Judge rules against Christian college in lawsuit claiming Biden rule would 'place males in girls' dorms'

Williams Memorial Chapel, College of the Ozarks (Credit: Google Maps)

A federal judge has ruled against a Christian college in Missouri arguing that a Biden administration rule would require the school to open women's dorm rooms and showers to biological males. 

The College of the Ozarks sued the administration in April, arguing that a federal directive "requires private religious colleges to place biological males into female dormitories and to assign them as females’ roommates," which goes against the school's rules prohibiting male students from female dorms and vise-versa.

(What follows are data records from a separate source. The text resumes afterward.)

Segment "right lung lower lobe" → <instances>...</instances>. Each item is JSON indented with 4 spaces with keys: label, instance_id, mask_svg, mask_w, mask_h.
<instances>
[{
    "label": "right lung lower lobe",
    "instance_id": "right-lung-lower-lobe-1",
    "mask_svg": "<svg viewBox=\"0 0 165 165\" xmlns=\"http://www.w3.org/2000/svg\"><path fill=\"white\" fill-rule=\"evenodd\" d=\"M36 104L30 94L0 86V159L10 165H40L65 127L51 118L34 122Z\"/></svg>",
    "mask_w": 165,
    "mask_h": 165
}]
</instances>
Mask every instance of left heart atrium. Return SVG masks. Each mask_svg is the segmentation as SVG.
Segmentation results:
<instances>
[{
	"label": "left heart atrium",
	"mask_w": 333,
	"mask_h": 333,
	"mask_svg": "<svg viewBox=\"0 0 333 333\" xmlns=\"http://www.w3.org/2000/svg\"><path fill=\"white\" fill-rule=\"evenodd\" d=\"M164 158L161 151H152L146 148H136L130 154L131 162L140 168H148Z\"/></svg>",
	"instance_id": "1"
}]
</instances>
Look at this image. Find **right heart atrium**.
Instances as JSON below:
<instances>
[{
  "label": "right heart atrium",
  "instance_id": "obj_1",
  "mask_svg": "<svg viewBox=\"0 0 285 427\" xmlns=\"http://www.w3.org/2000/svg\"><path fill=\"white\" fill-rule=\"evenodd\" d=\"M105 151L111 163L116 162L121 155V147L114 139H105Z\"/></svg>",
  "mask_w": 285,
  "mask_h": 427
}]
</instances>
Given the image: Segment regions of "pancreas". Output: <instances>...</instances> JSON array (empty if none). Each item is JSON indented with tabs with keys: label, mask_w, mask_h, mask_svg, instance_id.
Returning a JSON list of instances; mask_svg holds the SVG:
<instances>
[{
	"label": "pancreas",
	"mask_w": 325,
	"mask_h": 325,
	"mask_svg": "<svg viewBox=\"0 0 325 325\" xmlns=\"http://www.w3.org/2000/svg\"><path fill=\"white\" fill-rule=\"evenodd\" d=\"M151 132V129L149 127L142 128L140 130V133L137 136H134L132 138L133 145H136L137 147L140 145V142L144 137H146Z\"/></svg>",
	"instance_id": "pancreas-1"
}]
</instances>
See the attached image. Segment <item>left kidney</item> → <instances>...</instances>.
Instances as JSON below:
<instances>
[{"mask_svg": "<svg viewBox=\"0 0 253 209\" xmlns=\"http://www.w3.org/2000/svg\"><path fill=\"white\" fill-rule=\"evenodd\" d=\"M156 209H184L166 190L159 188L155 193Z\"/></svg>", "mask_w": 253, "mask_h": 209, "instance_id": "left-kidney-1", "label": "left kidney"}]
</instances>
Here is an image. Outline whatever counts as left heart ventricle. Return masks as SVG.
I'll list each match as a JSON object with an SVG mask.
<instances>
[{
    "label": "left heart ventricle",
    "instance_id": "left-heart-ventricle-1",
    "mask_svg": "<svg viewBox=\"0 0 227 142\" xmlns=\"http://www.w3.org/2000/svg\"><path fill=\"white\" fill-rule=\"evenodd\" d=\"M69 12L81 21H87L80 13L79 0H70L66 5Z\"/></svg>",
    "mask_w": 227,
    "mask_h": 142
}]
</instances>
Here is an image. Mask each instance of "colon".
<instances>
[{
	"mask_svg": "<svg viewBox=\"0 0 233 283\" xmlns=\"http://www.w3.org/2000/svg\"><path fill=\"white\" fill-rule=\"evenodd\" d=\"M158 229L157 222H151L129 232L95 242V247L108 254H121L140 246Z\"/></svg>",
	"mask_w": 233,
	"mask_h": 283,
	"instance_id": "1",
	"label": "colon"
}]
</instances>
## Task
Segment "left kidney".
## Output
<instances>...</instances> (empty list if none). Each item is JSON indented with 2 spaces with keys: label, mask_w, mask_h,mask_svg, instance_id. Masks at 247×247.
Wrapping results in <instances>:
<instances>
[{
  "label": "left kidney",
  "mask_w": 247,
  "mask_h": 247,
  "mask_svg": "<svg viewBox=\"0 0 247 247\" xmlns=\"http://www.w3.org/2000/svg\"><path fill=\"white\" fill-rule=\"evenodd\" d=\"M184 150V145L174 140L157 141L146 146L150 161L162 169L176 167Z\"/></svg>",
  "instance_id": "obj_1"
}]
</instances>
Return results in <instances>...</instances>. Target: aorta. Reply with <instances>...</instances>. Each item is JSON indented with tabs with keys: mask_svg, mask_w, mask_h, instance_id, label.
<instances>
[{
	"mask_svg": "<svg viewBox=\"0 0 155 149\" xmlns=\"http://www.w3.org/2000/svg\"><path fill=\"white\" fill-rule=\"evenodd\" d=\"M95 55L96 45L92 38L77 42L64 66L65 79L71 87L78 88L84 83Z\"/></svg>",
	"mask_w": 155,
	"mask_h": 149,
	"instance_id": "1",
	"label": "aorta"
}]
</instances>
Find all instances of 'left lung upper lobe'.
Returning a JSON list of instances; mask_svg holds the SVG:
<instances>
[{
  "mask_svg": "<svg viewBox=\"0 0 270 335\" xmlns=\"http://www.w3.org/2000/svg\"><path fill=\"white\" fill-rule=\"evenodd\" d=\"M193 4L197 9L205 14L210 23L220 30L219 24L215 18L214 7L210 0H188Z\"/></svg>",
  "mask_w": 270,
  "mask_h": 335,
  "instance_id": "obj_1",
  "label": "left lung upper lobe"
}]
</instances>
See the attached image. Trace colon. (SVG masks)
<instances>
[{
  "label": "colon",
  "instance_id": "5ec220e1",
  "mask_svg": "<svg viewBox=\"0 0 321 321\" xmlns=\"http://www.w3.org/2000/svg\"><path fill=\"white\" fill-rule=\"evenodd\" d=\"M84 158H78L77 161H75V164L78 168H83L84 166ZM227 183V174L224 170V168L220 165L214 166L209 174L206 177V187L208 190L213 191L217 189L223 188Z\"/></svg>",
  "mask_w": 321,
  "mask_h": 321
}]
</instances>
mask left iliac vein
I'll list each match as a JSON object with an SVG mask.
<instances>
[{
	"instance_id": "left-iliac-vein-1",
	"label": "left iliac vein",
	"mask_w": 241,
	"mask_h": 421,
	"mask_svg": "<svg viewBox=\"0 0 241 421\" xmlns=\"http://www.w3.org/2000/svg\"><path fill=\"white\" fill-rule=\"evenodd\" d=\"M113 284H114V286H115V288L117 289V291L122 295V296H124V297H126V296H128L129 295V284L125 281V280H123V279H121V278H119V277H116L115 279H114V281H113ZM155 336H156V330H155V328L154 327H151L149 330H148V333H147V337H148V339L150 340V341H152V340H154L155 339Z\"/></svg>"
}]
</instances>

District Judge Roseann Ketchmark on Wednesday denied the college's motion for a temporary restraining order and preliminary injunction against the Department of Housing and Urban Development's (HUD) Fair Housing Act.

The Alliance Defending Freedom (ADF), a Christian nonprofit advocacy group that filed the lawsuit on behalf of the college, plans to challenge the judge's dismissal, Ryan Bangert, ADF's vice president of legal strategy, told Fox News.

"The Fair Housing Act hasn’t changed. What has changed is HUD," Bangert said.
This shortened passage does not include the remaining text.